Compared to workers and soldiers, alates may become bigger, and they have round eyes like those with an ant. When it comes to size, it depends on which termite type or branch they belong to. One of the largest termite swarmers in the dampwood termite alates. They also have wings that measure half an inch long.

Swarmers have symmetrical and clear wings. Though it’s a fragile part of their body, it soon breaks off painlessly when the swarmers’ dispersal flight happens. When an alate survives during the departure process, they soon create numbers of colonies and branch out themselves and become queens and kings independently, with their workers and soldiers feeding them. This pair will always be present and give their best work.

What is Swarming?

Swarming is one crucial part of the termite’s life cycle. It is when the reproductives become mature termites and fully capable of reproduction. It is the time when they form functioning eyes and establish their own wings. They are now called alates, and their bodies may become sturdy, darker, and harder to help them withstand the light exposure and humid air.

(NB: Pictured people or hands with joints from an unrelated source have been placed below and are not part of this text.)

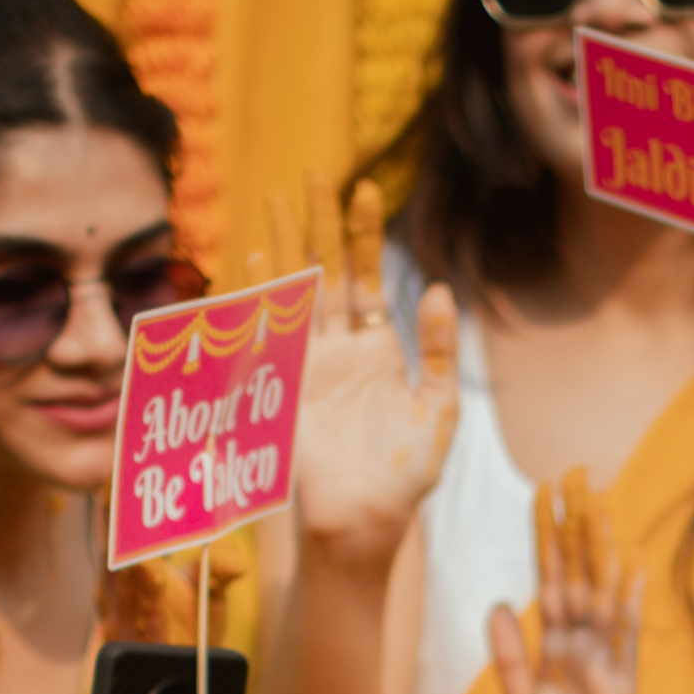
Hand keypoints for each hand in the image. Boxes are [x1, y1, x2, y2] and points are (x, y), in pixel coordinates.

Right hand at [287, 181, 462, 555]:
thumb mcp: (437, 410)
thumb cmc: (404, 475)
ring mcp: (305, 365)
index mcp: (376, 351)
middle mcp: (337, 350)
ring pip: (294, 291)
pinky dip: (262, 297)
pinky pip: (269, 332)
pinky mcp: (282, 387)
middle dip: (318, 222)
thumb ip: (437, 352)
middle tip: (312, 172)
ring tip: (276, 198)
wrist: (363, 521)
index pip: (367, 279)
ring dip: (285, 244)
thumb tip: (438, 290)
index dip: (364, 235)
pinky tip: (256, 262)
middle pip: (326, 272)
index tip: (364, 188)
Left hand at [481, 470, 649, 693]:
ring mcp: (602, 665)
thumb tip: (498, 604)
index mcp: (551, 657)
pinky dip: (628, 600)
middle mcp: (579, 652)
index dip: (545, 543)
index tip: (544, 497)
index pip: (548, 586)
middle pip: (576, 578)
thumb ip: (512, 661)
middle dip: (574, 530)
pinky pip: (623, 637)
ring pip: (598, 595)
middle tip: (575, 476)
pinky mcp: (619, 688)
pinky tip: (632, 564)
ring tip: (598, 504)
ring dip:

How Many Eggs Do Termites Lay?

Primary and secondary reproductives are not the same when it comes to their egg-laying habits. The age and species of termites play a significant role in how many eggs they can lay.

When one female reproductive becomes a queen, she doesn’t lay a lot. For the first batch, she may only produce around 20 or lesser than that.

On the other hand, the subterranean queen termite may lay less than 100 during the first year. But when it becomes mature, the queen can lay up to 500 and more every year.

In general, the queen termites of other kinds can have a thousand eggs every day, while those that belong to higher types can produce up to 25,000 daily.

Meanwhile, the secondary reproductive is not the same as the primary reproductive when it comes to reproduction rate. But, if it belongs to a big colony, multiple secondary reproductives and their number of eggs can add up.